Signed-off-by: Derrick Stolee <stolee@gmail.com>
In some large repos and strange commit history data shapes, it can be
very expensive to not advertise certain references. For example, a
parallel 'release' branch that occasionally merges the 'main' branch and
augments the content with release metadata could create a long
commit history that is not reachable from any other user development
branches. If the client fails to advertise its copy of the 'release'
branch, then it could end up redownloading that entire history in the
range 'main..origin/release' instead of only 'release..origin/release'.

Add a new multi-valued config key 'fetch.haveRefs' that forces certain
references to be advertised during negotiation. This change focuses on
safely parsing and storing those strings in the repo_settings struct.

Some things that I needed to be careful about: the
repo_config_get_string_multi() method fills the given list with a
pointer to a list that is managed by the config subsystem. Holding a
pointer to that list is not safe, so it must be copied before moving on
to other config reads.

Since we have a deep copy of these values, we need to free them as the
settings are cleared.

Signed-off-by: Derrick Stolee <stolee@gmail.com>
The previous change documented and loaded  the fetch.haveRefs
multi-valued config, but did not change any behavior. Now, let's update
the behavior for fetch negotiation.

This is a config-only option right now, unlike the --negotiation-tips
command-line options. For this reason, the values are read on-demand
from the repo_settings struct instead of passed down via options. If we
wish to reflect this option in the command line as well, then that
plumbing would be easy to refactor.

One interesting aspect is how this relates to --negotiation-tips
arguments. The --negotation-tips arguments _restricts_ the set of haves
while the fetch.haveRefs configs _increases_ the set of haves. I chose
to have these options done in that order. This helps create tests by
enforcing that the negotiation strategy restricts the set of haves
before the config adds them back in. This provides some simulation of
the intended use case where the haves were restricted due to an
overwhelming number of refs instead of by --negotiation-tips.

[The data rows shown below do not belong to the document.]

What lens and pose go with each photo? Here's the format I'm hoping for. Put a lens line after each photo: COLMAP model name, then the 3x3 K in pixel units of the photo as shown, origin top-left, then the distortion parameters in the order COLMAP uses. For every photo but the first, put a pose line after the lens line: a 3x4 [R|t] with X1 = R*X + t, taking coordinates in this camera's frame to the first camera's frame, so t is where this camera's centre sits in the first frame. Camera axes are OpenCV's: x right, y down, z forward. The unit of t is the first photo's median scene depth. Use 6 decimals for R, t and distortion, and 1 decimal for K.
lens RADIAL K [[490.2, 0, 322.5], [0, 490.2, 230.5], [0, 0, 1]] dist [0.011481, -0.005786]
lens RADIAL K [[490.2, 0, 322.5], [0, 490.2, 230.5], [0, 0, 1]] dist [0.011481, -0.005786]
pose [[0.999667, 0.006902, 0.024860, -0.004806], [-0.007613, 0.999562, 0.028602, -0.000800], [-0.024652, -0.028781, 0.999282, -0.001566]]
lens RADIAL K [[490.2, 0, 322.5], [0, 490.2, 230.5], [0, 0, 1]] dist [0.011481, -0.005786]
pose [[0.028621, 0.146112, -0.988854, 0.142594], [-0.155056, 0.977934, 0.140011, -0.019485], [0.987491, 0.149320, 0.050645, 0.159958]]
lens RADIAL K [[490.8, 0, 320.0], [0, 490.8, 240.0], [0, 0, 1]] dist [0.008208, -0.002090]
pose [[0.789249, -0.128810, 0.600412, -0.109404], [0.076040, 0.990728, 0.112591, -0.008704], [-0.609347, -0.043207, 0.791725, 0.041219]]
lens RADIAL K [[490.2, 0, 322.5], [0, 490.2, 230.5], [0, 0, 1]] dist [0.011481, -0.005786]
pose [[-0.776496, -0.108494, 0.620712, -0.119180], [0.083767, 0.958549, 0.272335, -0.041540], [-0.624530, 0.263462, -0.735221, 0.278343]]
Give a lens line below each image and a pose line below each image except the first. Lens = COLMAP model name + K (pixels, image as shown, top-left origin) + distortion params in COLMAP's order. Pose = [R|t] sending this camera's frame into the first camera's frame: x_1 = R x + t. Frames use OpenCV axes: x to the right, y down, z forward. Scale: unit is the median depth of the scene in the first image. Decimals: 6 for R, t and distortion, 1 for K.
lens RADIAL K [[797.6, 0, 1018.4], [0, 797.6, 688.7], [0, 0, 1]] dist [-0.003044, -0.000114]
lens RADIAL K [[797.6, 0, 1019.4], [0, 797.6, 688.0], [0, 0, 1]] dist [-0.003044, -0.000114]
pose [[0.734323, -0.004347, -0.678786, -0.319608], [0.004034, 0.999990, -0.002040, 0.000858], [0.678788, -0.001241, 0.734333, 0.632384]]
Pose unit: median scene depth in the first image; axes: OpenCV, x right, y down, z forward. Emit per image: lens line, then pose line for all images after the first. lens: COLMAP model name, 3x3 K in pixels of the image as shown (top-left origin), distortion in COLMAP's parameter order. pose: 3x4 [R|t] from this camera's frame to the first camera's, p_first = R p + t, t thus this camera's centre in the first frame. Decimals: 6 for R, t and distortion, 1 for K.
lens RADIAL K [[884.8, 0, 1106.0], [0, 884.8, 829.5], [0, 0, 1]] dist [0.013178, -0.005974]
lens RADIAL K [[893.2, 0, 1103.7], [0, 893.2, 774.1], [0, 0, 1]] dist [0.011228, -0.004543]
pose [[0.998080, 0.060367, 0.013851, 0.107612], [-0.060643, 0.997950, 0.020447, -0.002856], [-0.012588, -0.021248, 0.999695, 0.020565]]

The set of fetch.haveRefs are output entirely before considering a batch
for flushing. This should hopefully not be a problem as users _should_
select a small core set of references. While these are output, we add
them to an oidset to avoid duplicates.

During my development, I found that if I try to increment the counters
while outputting these ref tips, then I could get into an infinite loop
where the client and server go back and forth forever. This happened
when the fetch.haveRefs included the entire set of references that could
be selected, which is covered in the tests.